Wednesday, December 06, 2006


I was reflecting on grandparent/grandchildren relationships today.

My kids have a great relationship with my husband's parents. They're friends. When my kids go over there, they hang out and do things with Nana and Papa. They show them their dance routines and curl up with them on the couch to talk about school and their friends and the movie they saw last week. They are less close to my father and stepmother only because of distance. They only get to see them once a year. But even then, it's an easy, open relationship. They were both very close to my mother before she died, mainly because my mother, also living far away, cultivated that closeness.

Our lifestyles feed that relationship now. I've had difficulty finding babysitters, so it's usually Nana and Papa who take that role. Number Two's elementary school is having Grandparents Day on Friday, with two hours of events. Number One had a grandparent luncheon that brought 400 parents and grandparents to the middle school last month, and next week are having a special grandparents concert. Since they do dance and soccer, there are also regular events for the g-ps to watch.
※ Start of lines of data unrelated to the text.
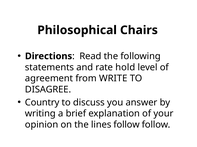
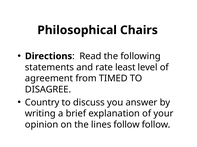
hold: hold -> least
WRITE: WRITE -> TIMED
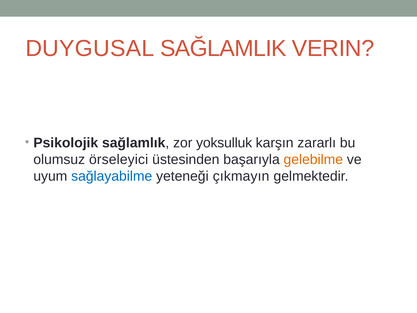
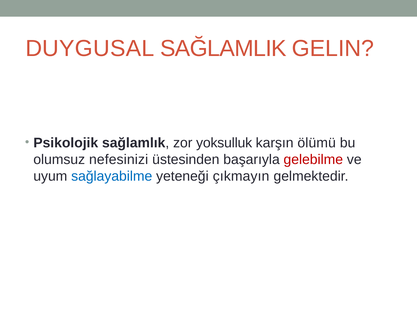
VERIN: VERIN -> GELIN
zararlı: zararlı -> ölümü
örseleyici: örseleyici -> nefesinizi
gelebilme colour: orange -> red
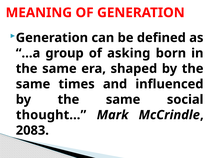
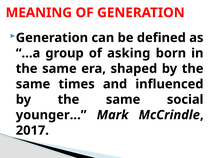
thought…: thought… -> younger…
2083: 2083 -> 2017
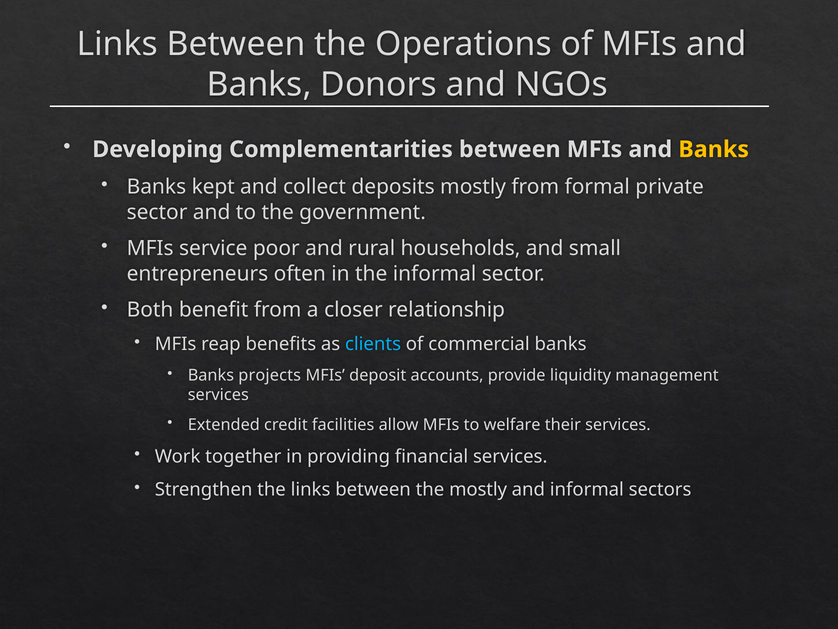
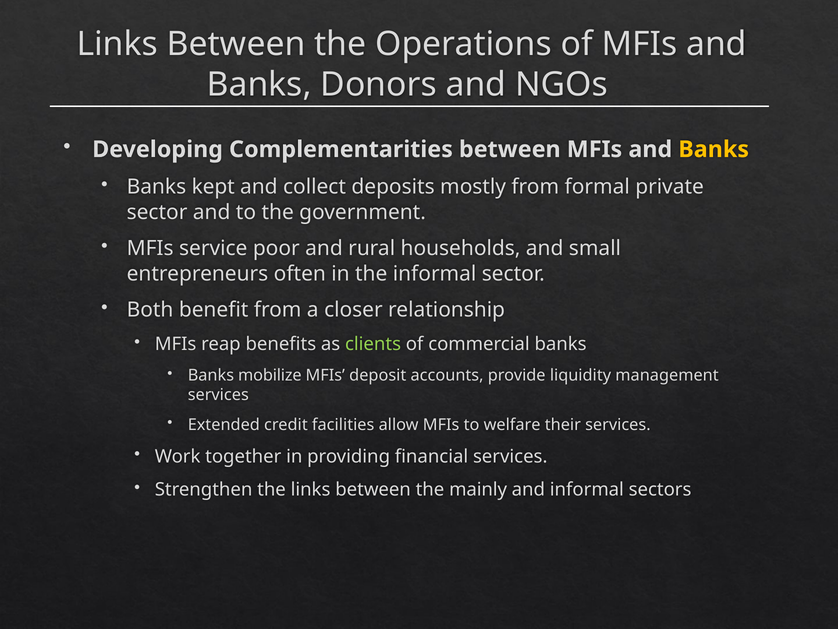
clients colour: light blue -> light green
projects: projects -> mobilize
the mostly: mostly -> mainly
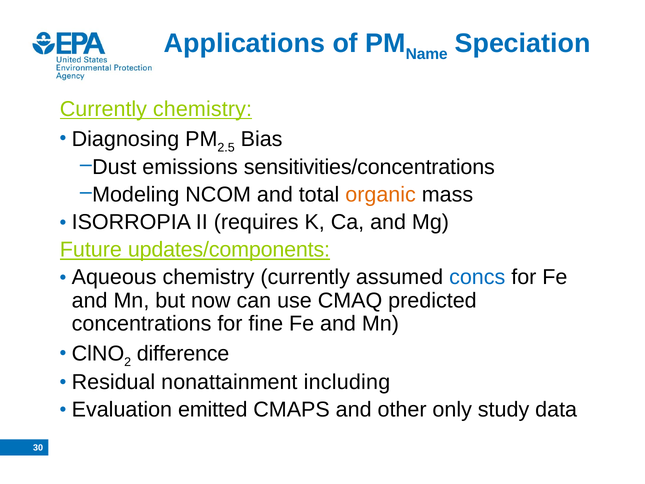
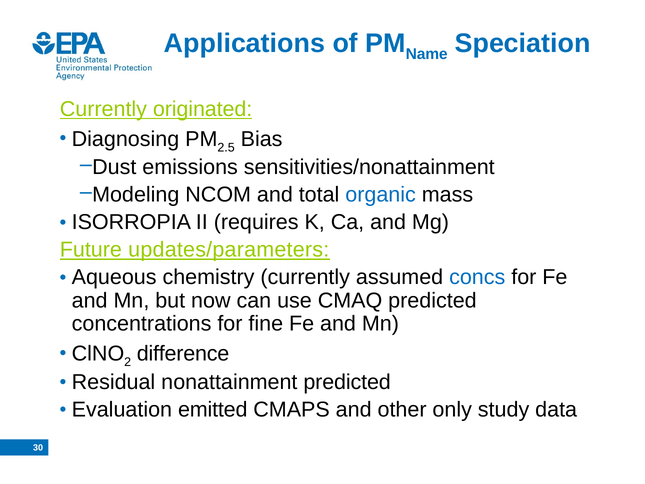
Currently chemistry: chemistry -> originated
sensitivities/concentrations: sensitivities/concentrations -> sensitivities/nonattainment
organic colour: orange -> blue
updates/components: updates/components -> updates/parameters
nonattainment including: including -> predicted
It was really different when I was a kid, and I don't know if it's generational or just my particular grandparents.

We had dinner at my father's folks on Sundays. When I call those grandparents to mind, I think of them as old people sitting in easy chairs in their apartment. That wasn't the ONLY way I saw them, of course. They took me to the library, I remember, and there are pictures of us outside. But we didn't do a lot of direct interaction. The adults played cards while the kids read the funnies and watched TV or played games in the bedroom.

My mother's mother died when I was seven, and her father and stepmother lived out of state so we didn't see them often, either. They were larger than life, especially my grandfather (who lives less than two hours away, yet I have to go to a wedding in Cape Cod to see him), and again, the kids played elsewhere while the adults visited. I heard stories and adored them, but can't say I was ever close to them.

The grandparent who had the biggest impact on my life was Nanny. She was my mother's maternal grandmother and died just after I graduated from college. There was a time when my brother and I hated her. I'm not really sure why. Maybe it was because my mother dropped us there sometimes when she had a date, and I had unknown resentments for that (it never bothered me that she dated). It could have just been being a stupid kid who didn't like the way her apartment smelled or the wig she wore (her hair was thinning but a lot prettier than that hideous rug), or the way she sang the words to a song after the singer on the radio did. I appreciated her a lot more when I got older. She was wise and tough and funny and sweet and so independent, her entire life.

In fact, she's the only person whose presence I ever felt after they died. One night I was driving from PA to MA alone, and all of a sudden I felt her in the car with me and burst into tears. I sobbed for about ten minutes, and then it was over. I am certain she was checking up on me. It happened three more times, and then she must have been satisfied, or moved on, or whatever. Even with that, though, I was not close to her like my kids are to their grandparents.

I like that they have a richer, more fulfilling relationship, and I hope it lasts for a really long time.


Anonymous said...

Hi Natalie:
My mother's mother was the human being I was closest to my entire life--ever. I had very active grandparents--I spent summers with them, and we always did things. They encouraged me to read, do crossword puzzles, but we also took trips together, cooked together . . . the oasis of love in my life. Just wonderful people.

My kids are very close with my parents. My husband's mother, however, disowned me and the kids and my hubby eight years ago because she would rather have no contact with her only grandchildren--the ONLY ones--than have anything to do with me (she has hated me almost from the moment we met). I actually think about grandparenting a lot because of that situation . . . it's a puzzle to me to not want to know these great kids . . . and it's such a loss--hers. But theirs too. They don't even know that side of the family--if she stood on our porch tomorrow, they would have no idea who she is. Yet, I think the grandparent-grandchild relationship--because of how great mine was--is a sacred thing.


Natalie Damschroder said...

My mother's mother was the human being I was closest to my entire life--ever.

So I guess it's not generational. :) I think that's wonderful.

. . . and it's such a loss--hers. But theirs too.

Hers, obviously, but are your kids suffering for not knowing someone that petty and foolish and mean? They're probably better off, IMO.

Anonymous said...

Hi Natalie:
Oh definitely. I agree with you. But I feel sadness that the cultural heritage and some of the traditions that really only a grandparent can so wonderfully pass on will be lost. So . . . we don't have a lot of "Mexican" touches to our celebrations, for instance, but we go crazy with a Polish Christmas from my side. :-)


Anonymous said...

Mmmmmm, good point. I hadn't thought of the broader perspective. That would sadden me, as well.